▸ **OPDRACHT**
Kun je de tekst over de cafetariaregeling bij de arbeidsbeloning voortzetten, te beginnen na de laatste zin?

▸ **TE BESTUDEREN TEKST**
::::
Beoordeling van het geschil
5.1
Het College stelt voorop dat het aan werkgever en werknemer in beginsel vrij staat om de arbeidsvoorwaarden en in het bijzonder de arbeidsbeloning af te stemmen op de wettelijke mogelijkheden, daarmee dus ook de mogelijkheden van de fiscale regelgeving. Zo kunnen zij gebruik maken van een cafetariaregeling, op grond waarvan de werknemer in plaats van het vastgestelde loon in geld kiest voor een vrijgestelde vergoeding of een fiscaal laag gewaardeerde beloning in natura, zoals dubbele huisvesting voor nietingezeten werknemers verzorgd door de werkgever. De betrokkenen bij een arbeidsovereenkomst moeten een en ander echter bewust aanvaarden. Dat volgt zowel uit het fiscale recht als uit het arbeidsrecht. Het College verwijst voor het fiscale recht naar het besluit van de Staatssecretaris van Financiën d.d. 5 augustus 2009 (nr. CPP2009/1458M), V-N 2009/39.18. Het College verwijst vervolgens naar de CAO voor Uitzendkrachten, die eist dat vooraf met werknemers afspraken worden gemaakt omtrent de omzetting van loon in geld naar verstrekking van huisvesting.
::::
▸ **GEËXTRAHEERDE GEGEVENS**

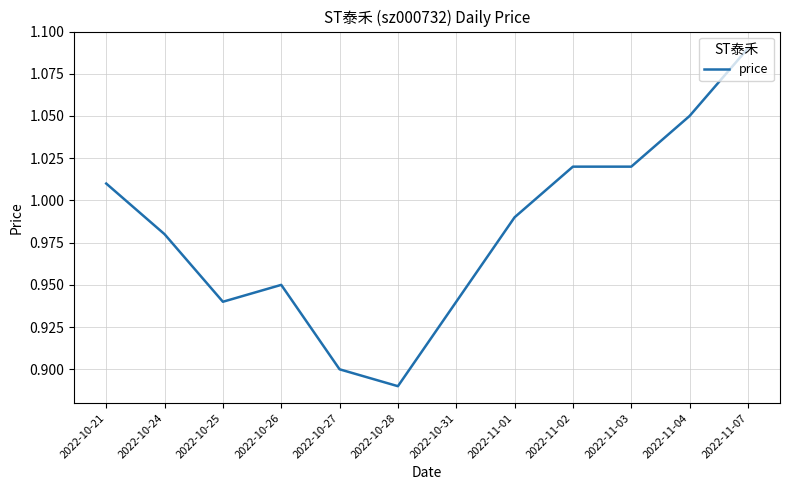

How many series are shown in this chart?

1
::::
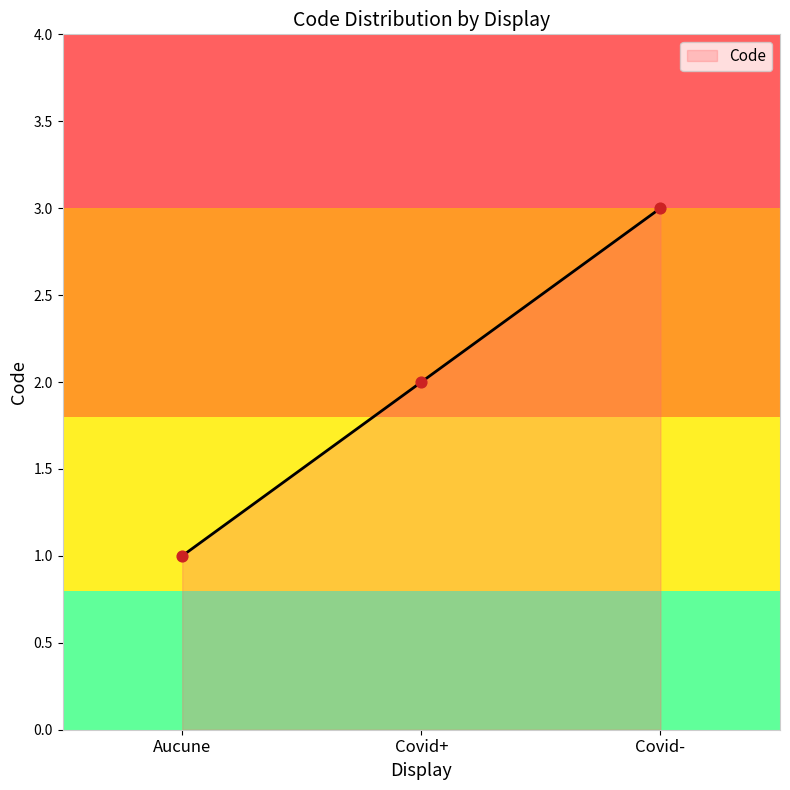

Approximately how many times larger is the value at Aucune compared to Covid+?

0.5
::::
▸ **UITWERKING OPDRACHT**
5.2
Verweerster heeft eiseres een tekort aan transparantie in de uitzendovereenkomst verweten op het punt van de verrekening van de huisvestingschuld van de werknemer met zijn opgebouwde vakantiedagen en vakantietoeslag. Verweerster heeft tevens het ontbreken van overeenstemming vooraf met de werknemer over deze ruil gelaakt. Hoewel deze aanmerkingen op eiseres pas in een laat stadium door verweerster aan de orde zijn gesteld, namelijk niet in haar inspectierapporten maar pas in haar mailbericht van 4 november 2009 en haar brief van 23 december 2009, heeft eiseres sindsdien voldoende gelegenheid gehad zich hiertegen te verweren.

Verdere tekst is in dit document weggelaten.